- Also known as: Nuacht RTÉ le TG4
- Presented by: Siún Nic Gearailt Eimear Ní Chonaola
- Country of origin: Ireland
- Original language: Irish

Production
- Production locations: Baile na hAbhann, Galway (since 20 July 2009) Previously Donnybrook, Dublin (headquarters of RTÉ)
- Camera setup: Multi-camera
- Running time: 15 minutes
- Production company: Raidió Teilifís Éireann / TG4

Original release
- Network: RTÉ One

Related
- Nuacht TG4, RTÉ News

= Nuacht RTÉ =

Nuacht RTÉ le TG4 (Irish for RTÉ News by TG4) is the main news service for Irish speakers on RTÉ television. The service is broadcast from the news studios at Baile na hAbhann in the Connemara Gaeltacht, County Galway, Ireland.

Nuacht RTÉ le TG4 broadcasts daily at 5:00pm on the RTÉ News channel and at 5:40pm on RTÉ One with a repeat available on rte.ie and the RTÉ Player. The Angelus follows for 1 minute after Nuacht RTÉ at 6:00pm. Nuacht TG4 airs on TG4 weeknights at 7:00pm and weekends at 7:15pm.

The bulletin is presented and researched by a team of 42 staff who are employed in the research and presentation of both Nuacht RTÉ and Nuacht TG4. Three new technical positions have been created as a result of investment by RTÉ.

==Nuacht RTÉ before relocation==
Previously, Nuacht RTÉ was presented from the RTÉ News studio at the RTÉ headquarters in Donnybrook, Dublin 4. A brief bulletin of the main news headlines aired daily after the RTÉ News: One O'Clock, with the in-vision newsreader on the left of the screen and a scrolling transcript of the Irish text on the right, taken directly from the autocue. The longer 5:20pm programme consisted of the main news stories of the day, with pre-recorded packages from reporters, a brief weather forecast, and a teaser for that evening's Nuacht TG4. It was presented mainly by Siún Nic Gearailt on weekdays, and by Brídóg Ni Bhuachalla on weekends.

In 2009, RTÉ moved its Irish language television news department to Galway, based in the same premises with TG4, although it retained a separate studio and visual identity.

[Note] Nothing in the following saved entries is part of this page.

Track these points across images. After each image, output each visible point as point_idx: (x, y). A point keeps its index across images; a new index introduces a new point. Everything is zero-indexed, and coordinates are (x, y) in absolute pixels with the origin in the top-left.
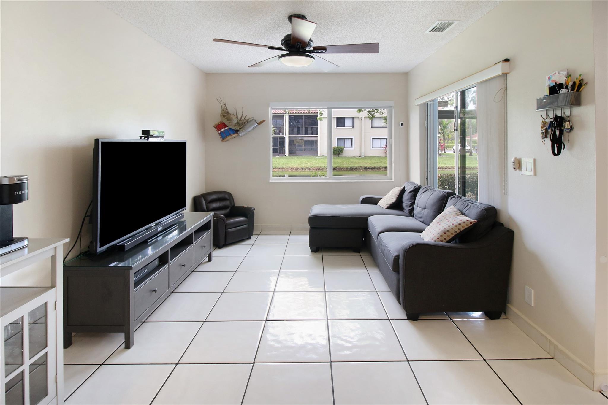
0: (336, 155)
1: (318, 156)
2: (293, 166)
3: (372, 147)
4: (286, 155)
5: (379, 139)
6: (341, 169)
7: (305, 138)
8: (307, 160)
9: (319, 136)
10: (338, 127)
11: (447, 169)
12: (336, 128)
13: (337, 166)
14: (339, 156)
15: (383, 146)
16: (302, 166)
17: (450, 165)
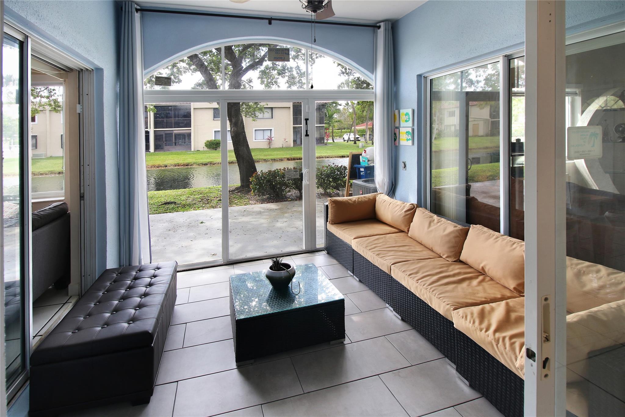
0: (213, 149)
1: (192, 150)
2: (154, 164)
3: (255, 139)
4: (150, 151)
5: (263, 131)
6: (214, 164)
7: (175, 132)
8: (174, 156)
9: (192, 128)
10: (215, 119)
11: (329, 158)
12: (213, 120)
13: (209, 161)
14: (216, 150)
15: (267, 137)
16: (165, 163)
17: (332, 154)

New arrangements were made between RTÉ and TG4 in 2018 which saw Nuacht RTÉ rebranded to Nuacht RTÉ le TG4, using TG4's visual identity, broadcasting from a new purpose-built studio in Connemara to be shared with Nuacht TG4.

Irish language news bulletins on RTÉ Radio 1, RTÉ 2fm and RTÉ Lyric FM are still presented from RTÉ in Dublin, while those on RTÉ Raidió na Gaeltachta are presented from its headquarters in Casla, Conamara, County Galway.